Last September, the government permitted foreign supermarkets in India by allowing up to 51 per cent FDI, subject to government approval. The cabinet is set to review FDI norms in multi-brand retail on Thursday.
On July 24, commenting on the cabinet note moved by the Department of Industrial Policy & Promotion (DIPP), the finance ministry proposed that “FDI up to 49 per cent is allowed on automatic route”.
The DIPP has declined to tweak the cabinet proposal saying this was not on the agenda of the July 16 meeting chaired by the Prime Minister, at which fresh FDI limits were decided. It was also not part of the suggestions put forward by the Arvind Mayaram committee.
Sources, however, said the panel headed by Economic Affairs Secretary Mayaram had recommended that the FDI limit be raised to 49 per cent in almost all sectors through the automatic route, with 74 per cent FDI in multi-brand retail trading by the government approval route.
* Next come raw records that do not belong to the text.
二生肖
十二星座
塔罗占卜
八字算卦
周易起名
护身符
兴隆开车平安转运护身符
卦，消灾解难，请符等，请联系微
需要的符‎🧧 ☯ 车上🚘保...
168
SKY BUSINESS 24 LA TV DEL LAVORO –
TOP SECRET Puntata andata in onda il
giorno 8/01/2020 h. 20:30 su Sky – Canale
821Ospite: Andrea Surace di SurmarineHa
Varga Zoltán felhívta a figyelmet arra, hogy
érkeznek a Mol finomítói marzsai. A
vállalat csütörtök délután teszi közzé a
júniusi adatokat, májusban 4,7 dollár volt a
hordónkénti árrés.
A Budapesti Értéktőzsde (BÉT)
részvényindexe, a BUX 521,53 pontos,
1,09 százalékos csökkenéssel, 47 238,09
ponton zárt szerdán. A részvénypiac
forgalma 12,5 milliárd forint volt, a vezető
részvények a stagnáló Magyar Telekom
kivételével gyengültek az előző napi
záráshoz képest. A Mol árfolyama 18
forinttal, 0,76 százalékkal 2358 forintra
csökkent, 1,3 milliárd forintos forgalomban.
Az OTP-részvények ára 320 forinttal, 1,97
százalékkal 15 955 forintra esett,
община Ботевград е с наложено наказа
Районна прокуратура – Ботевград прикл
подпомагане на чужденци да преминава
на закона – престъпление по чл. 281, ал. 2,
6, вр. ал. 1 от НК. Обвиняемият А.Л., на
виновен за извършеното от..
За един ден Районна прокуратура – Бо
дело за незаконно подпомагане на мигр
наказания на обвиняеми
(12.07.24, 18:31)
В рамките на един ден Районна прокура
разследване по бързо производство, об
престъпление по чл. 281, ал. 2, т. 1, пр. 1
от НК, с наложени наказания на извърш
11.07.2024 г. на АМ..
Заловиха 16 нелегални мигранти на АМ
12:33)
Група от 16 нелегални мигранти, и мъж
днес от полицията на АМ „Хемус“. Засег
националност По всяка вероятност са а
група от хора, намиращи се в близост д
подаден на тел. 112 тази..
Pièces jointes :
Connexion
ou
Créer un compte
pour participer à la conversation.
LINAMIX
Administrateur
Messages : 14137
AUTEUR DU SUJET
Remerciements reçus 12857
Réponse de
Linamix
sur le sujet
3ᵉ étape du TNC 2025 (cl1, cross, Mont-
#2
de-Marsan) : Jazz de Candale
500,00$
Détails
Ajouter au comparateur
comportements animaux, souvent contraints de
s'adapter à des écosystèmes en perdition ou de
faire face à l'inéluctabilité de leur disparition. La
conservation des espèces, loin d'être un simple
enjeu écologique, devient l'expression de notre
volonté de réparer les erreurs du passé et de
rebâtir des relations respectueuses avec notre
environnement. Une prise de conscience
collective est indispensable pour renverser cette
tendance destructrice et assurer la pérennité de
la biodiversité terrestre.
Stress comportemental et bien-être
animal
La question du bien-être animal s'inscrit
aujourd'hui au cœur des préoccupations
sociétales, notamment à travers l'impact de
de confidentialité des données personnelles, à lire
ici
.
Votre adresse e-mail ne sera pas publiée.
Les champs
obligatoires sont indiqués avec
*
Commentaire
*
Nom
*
“The finance min’stry’s proposal could get support from the Planning Commission,” an official said. The planning commission is yet to submit its response to the DIPP proposal. The departments of commerce, consumer affairs and agriculture & cooperation too haven’t given their responses. They have been asked to put forward their views at the cabinet meeting.
In its July 24 reply, the Department of Economic Affairs also suggested that instead of restricting $ 50 million in fresh investment in back-end infrastructure, the foreign entrant may be allowed to acquire them through “outright purchase, lease or contract from an existing company”.
The DIPP, however, maintains that this would “negate” the conditionality framed to address the acute need for augmenting back-end infrastructure to reduce post-harvest losses.
No global retailer has yet moved an application with the Foreign Investment Promotion Board which vets FDI proposals.